##### Entries provided
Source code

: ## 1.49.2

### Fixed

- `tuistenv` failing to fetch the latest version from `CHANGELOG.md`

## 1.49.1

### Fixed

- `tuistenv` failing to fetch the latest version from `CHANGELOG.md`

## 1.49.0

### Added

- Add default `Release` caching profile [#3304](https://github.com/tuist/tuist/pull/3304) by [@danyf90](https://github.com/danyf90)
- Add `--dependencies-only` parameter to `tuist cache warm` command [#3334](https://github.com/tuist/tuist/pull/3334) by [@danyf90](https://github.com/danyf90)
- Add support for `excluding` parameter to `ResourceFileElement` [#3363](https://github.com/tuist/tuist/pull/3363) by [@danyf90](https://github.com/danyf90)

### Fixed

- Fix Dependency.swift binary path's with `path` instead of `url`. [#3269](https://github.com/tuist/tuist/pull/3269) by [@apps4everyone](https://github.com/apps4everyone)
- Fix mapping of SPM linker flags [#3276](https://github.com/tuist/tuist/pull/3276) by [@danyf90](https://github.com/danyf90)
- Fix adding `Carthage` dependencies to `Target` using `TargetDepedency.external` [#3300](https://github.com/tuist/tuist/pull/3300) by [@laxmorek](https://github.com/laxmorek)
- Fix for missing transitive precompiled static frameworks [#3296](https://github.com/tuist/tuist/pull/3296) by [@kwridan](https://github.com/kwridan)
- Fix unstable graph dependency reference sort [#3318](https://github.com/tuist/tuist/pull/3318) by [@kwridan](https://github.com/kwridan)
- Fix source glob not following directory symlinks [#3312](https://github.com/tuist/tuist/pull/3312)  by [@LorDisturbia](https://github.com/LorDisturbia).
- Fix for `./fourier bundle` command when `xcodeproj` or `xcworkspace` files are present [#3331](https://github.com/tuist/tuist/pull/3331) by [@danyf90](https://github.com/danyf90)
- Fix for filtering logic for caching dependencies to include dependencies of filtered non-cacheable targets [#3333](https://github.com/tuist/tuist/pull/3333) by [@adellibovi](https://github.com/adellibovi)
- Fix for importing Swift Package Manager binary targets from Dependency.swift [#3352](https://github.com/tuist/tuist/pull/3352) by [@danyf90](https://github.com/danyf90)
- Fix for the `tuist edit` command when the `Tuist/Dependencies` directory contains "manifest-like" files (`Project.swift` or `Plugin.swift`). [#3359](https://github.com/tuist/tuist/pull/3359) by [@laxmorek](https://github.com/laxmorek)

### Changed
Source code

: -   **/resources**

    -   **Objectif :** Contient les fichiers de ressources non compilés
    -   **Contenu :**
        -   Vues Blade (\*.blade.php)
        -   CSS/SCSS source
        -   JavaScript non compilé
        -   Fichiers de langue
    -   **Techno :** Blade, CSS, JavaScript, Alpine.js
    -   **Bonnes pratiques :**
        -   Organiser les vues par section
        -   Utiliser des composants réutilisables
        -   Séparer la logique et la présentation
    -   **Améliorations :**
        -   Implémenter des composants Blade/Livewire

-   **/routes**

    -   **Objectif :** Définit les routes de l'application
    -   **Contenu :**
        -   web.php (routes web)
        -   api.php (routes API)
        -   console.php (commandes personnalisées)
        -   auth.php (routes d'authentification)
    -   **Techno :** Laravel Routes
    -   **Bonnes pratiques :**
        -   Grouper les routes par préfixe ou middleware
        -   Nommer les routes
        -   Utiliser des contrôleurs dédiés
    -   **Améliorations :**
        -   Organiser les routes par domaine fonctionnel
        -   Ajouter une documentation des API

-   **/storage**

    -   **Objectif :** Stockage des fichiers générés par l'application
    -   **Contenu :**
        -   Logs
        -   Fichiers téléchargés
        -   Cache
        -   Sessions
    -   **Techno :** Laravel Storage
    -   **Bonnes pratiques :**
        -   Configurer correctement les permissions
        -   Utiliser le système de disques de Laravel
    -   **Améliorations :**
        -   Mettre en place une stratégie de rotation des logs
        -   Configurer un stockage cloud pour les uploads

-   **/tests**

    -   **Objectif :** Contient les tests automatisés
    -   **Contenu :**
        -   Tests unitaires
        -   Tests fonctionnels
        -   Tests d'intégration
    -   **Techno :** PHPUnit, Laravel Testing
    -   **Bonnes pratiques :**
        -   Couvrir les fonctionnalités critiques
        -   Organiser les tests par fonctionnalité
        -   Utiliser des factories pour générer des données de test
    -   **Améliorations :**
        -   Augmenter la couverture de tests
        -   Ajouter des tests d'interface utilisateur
##########
• Your instructions:
Please rewrite the material above with every occurrence of "tuistenv" changed to "tuist-env", keeping everything else the same.

• Task solution:
Source code

: ## 1.49.2

### Fixed

- `tuist-env` failing to fetch the latest version from `CHANGELOG.md`

## 1.49.1

### Fixed

- `tuist-env` failing to fetch the latest version from `CHANGELOG.md`

## 1.49.0

### Added

- Add default `Release` caching profile [#3304](https://github.com/tuist/tuist/pull/3304) by [@danyf90](https://github.com/danyf90)
- Add `--dependencies-only` parameter to `tuist cache warm` command [#3334](https://github.com/tuist/tuist/pull/3334) by [@danyf90](https://github.com/danyf90)
- Add support for `excluding` parameter to `ResourceFileElement` [#3363](https://github.com/tuist/tuist/pull/3363) by [@danyf90](https://github.com/danyf90)

### Fixed

- Fix Dependency.swift binary path's with `path` instead of `url`. [#3269](https://github.com/tuist/tuist/pull/3269) by [@apps4everyone](https://github.com/apps4everyone)
- Fix mapping of SPM linker flags [#3276](https://github.com/tuist/tuist/pull/3276) by [@danyf90](https://github.com/danyf90)
- Fix adding `Carthage` dependencies to `Target` using `TargetDepedency.external` [#3300](https://github.com/tuist/tuist/pull/3300) by [@laxmorek](https://github.com/laxmorek)
- Fix for missing transitive precompiled static frameworks [#3296](https://github.com/tuist/tuist/pull/3296) by [@kwridan](https://github.com/kwridan)
- Fix unstable graph dependency reference sort [#3318](https://github.com/tuist/tuist/pull/3318) by [@kwridan](https://github.com/kwridan)
- Fix source glob not following directory symlinks [#3312](https://github.com/tuist/tuist/pull/3312)  by [@LorDisturbia](https://github.com/LorDisturbia).
- Fix for `./fourier bundle` command when `xcodeproj` or `xcworkspace` files are present [#3331](https://github.com/tuist/tuist/pull/3331) by [@danyf90](https://github.com/danyf90)
- Fix for filtering logic for caching dependencies to include dependencies of filtered non-cacheable targets [#3333](https://github.com/tuist/tuist/pull/3333) by [@adellibovi](https://github.com/adellibovi)
- Fix for importing Swift Package Manager binary targets from Dependency.swift [#3352](https://github.com/tuist/tuist/pull/3352) by [@danyf90](https://github.com/danyf90)
- Fix for the `tuist edit` command when the `Tuist/Dependencies` directory contains "manifest-like" files (`Project.swift` or `Plugin.swift`). [#3359](https://github.com/tuist/tuist/pull/3359) by [@laxmorek](https://github.com/laxmorek)

### Changed
Source code

: -   **/resources**

    -   **Objectif :** Contient les fichiers de ressources non compilés
    -   **Contenu :**
        -   Vues Blade (\*.blade.php)
        -   CSS/SCSS source
        -   JavaScript non compilé
        -   Fichiers de langue
    -   **Techno :** Blade, CSS, JavaScript, Alpine.js
    -   **Bonnes pratiques :**
        -   Organiser les vues par section
        -   Utiliser des composants réutilisables
        -   Séparer la logique et la présentation
    -   **Améliorations :**
        -   Implémenter des composants Blade/Livewire

-   **/routes**

    -   **Objectif :** Définit les routes de l'application
    -   **Contenu :**
        -   web.php (routes web)
        -   api.php (routes API)
        -   console.php (commandes personnalisées)
        -   auth.php (routes d'authentification)
    -   **Techno :** Laravel Routes
    -   **Bonnes pratiques :**
        -   Grouper les routes par préfixe ou middleware
        -   Nommer les routes
        -   Utiliser des contrôleurs dédiés
    -   **Améliorations :**
        -   Organiser les routes par domaine fonctionnel
        -   Ajouter une documentation des API

-   **/storage**

    -   **Objectif :** Stockage des fichiers générés par l'application
    -   **Contenu :**
        -   Logs
        -   Fichiers téléchargés
        -   Cache
        -   Sessions
    -   **Techno :** Laravel Storage
    -   **Bonnes pratiques :**
        -   Configurer correctement les permissions
        -   Utiliser le système de disques de Laravel
    -   **Améliorations :**
        -   Mettre en place une stratégie de rotation des logs
        -   Configurer un stockage cloud pour les uploads

-   **/tests**

    -   **Objectif :** Contient les tests automatisés
    -   **Contenu :**
        -   Tests unitaires
        -   Tests fonctionnels
        -   Tests d'intégration
    -   **Techno :** PHPUnit, Laravel Testing
    -   **Bonnes pratiques :**
        -   Couvrir les fonctionnalités critiques
        -   Organiser les tests par fonctionnalité
        -   Utiliser des factories pour générer des données de test
    -   **Améliorations :**
        -   Augmenter la couverture de tests
        -   Ajouter des tests d'interface utilisateur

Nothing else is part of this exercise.